# Solved: Changing COLOR SCHEME in Windows 7...How to.



## Melissa_2011 (Oct 29, 2010)

On my Netbook, I can easily change my color scheme and personalize things such as icon size and spacing, fonts and colors for different schemes etc... by going to CONTROL PANEL/DISPLAY/CHANGE COLOR SCHEME and clicking on the "advanced" button. My Netbook has Windows 7 starter edition.

Here on my Desktop unit, a DELL INSPIRION 570 when I go into my control panel and click on "display", I do not see the option of changing my color scheme and therefore cannot get to the same area I want to. 

I do see a spot where you can select different THEMES but nothing about color schemes etc...

Any idea how I can navigate to exactly the same place on my desktop PC to make the same adjustments I do on my netbook?

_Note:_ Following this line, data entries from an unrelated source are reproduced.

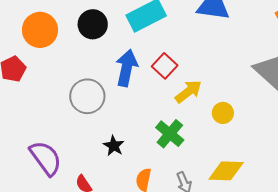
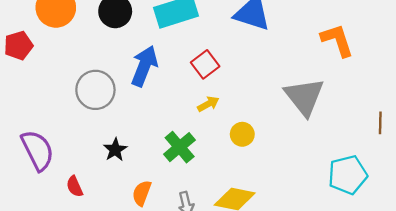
red square: (165, 66) -> (205, 64), moved
yellow arrow: (188, 91) -> (208, 104), size x0.7

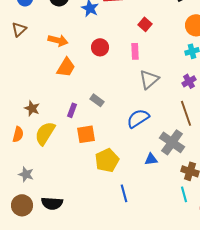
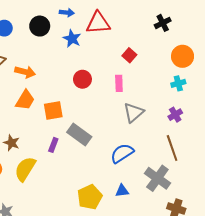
orange arrow: (58, 40) -> (25, 72), moved
orange trapezoid: (66, 67) -> (25, 100), moved
gray rectangle: (97, 100) -> (79, 134), size x1.6
orange square: (86, 134) -> (53, 110), moved
blue triangle: (151, 159) -> (122, 191), moved

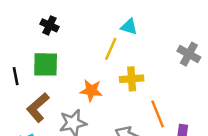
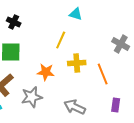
cyan triangle: (129, 27) -> (76, 14), moved
orange line: (158, 114) -> (103, 74), moved

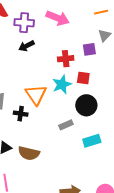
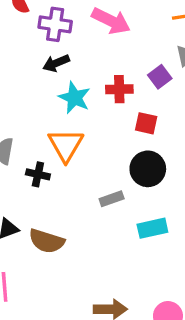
purple square: (89, 49) -> (160, 77), turned -32
cyan star: (62, 84) -> (74, 98), moved, turned -30

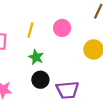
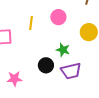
green star: (36, 57) -> (63, 50), moved

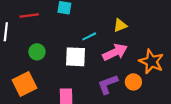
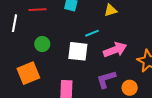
yellow triangle: (120, 25) -> (111, 10), moved
orange circle: (133, 82) -> (130, 88), moved

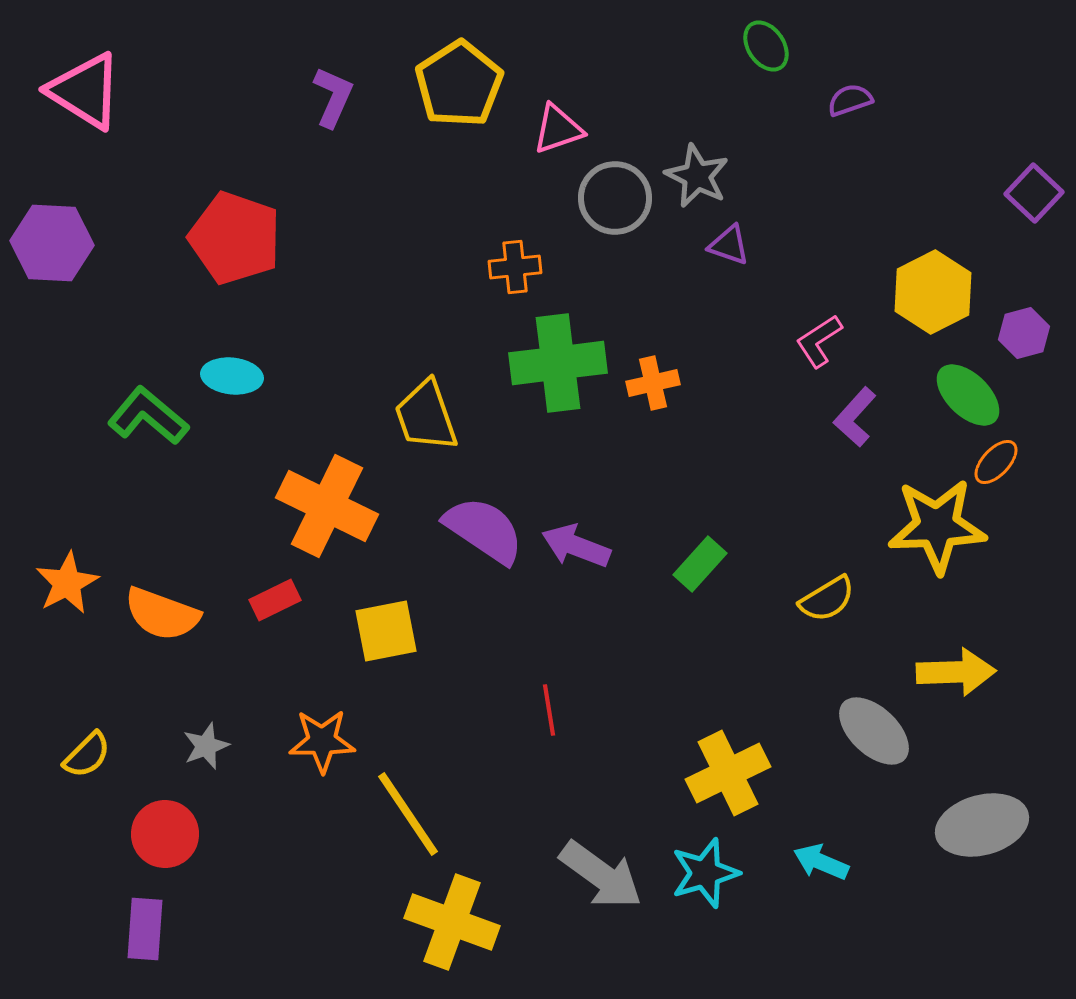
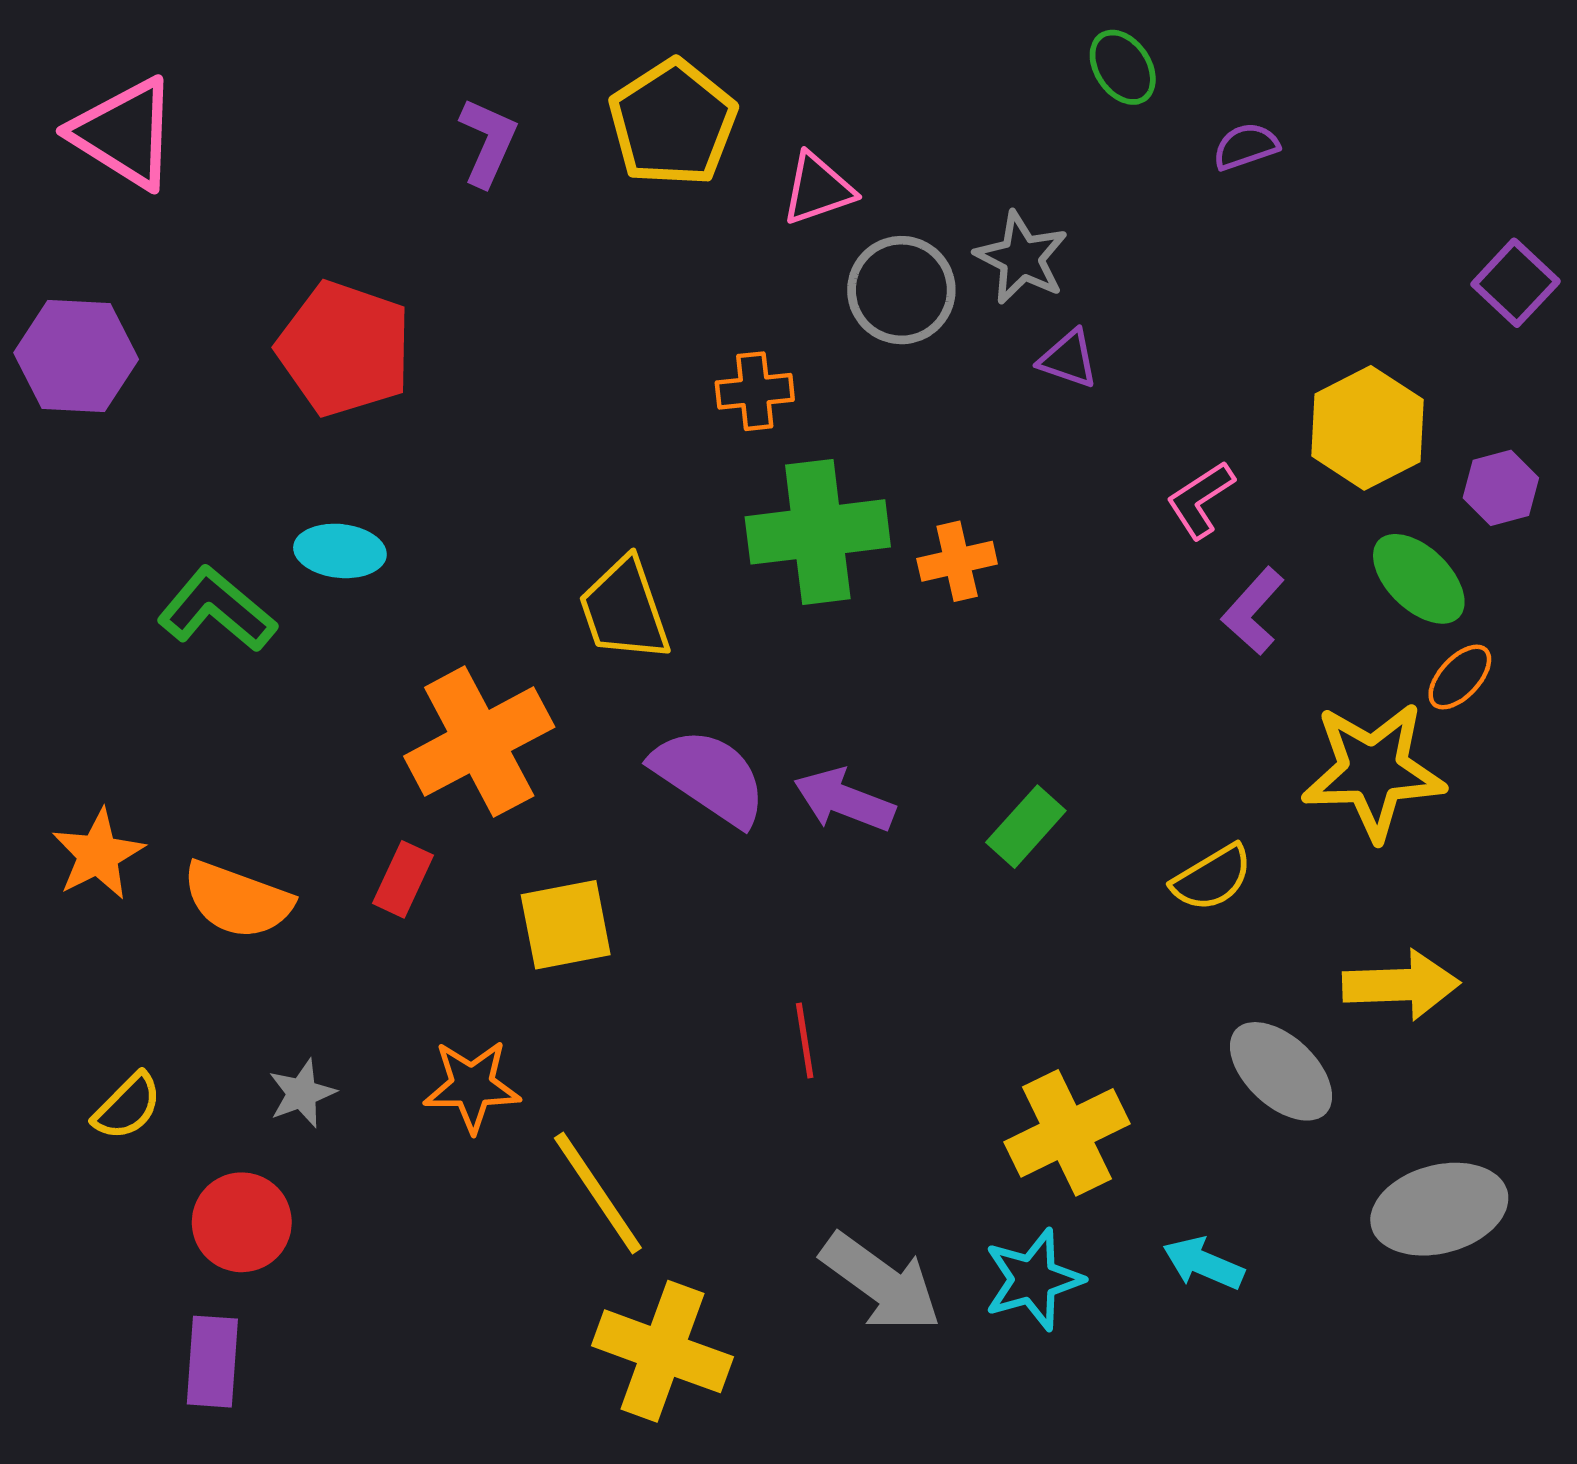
orange cross: (327, 506) -> (479, 742), turned 36
red rectangle: (275, 600) -> (403, 879), turned -39

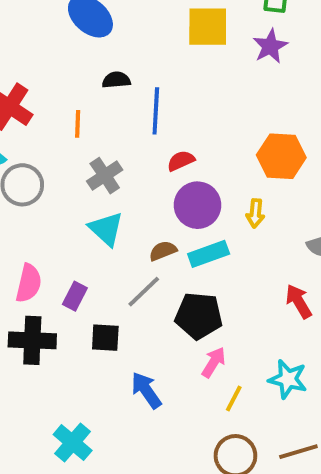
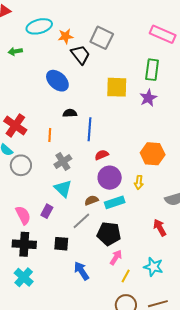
pink semicircle: (29, 283) -> (23, 215), turned -42
purple rectangle: (75, 296) -> (47, 211), moved
cyan cross: (73, 443) -> (24, 277), moved

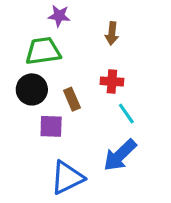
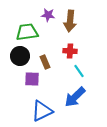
purple star: (59, 16) -> (48, 15), moved
brown arrow: (112, 33) -> (70, 21), size x1.5

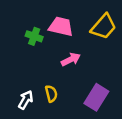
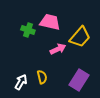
yellow trapezoid: (104, 27) -> (80, 37), moved

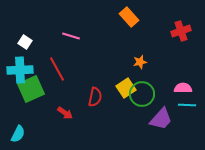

BTW... I am the only one who uses my PC and therefore I am the administrator so I shouldn't be somehow prohibited from making these changes.

Thanks in advance

Melissa


----------



## LagunaGTO (Jan 28, 2011)

Right click on your desktop and go to *Personalize*.

From here you can:


 Click on *Display *on the bottom left to adjust font size, etc.
Click on *Window Color* in the middle on the bottom and inside of there you can click on Advanced Appearance Settings which let you choose colors/font/size.


----------



## Melissa_2011 (Oct 29, 2010)

Thanks Laguna  For whatever reason, the LAYOUT is a little different than on my Netbook but you steered me to the right place. Thanks again.

Melissa


----------



## LagunaGTO (Jan 28, 2011)

No problem! Glad you could find it.

Windows 7 Starter and Home Premium are very different when it comes to locations of objects/tasks.

Please make this thread as solved!


----------



## davehc (Oct 4, 2006)

a little worthless info! In the window you went to, bottom left, is "personalise" -takes you to the same view as above.


----------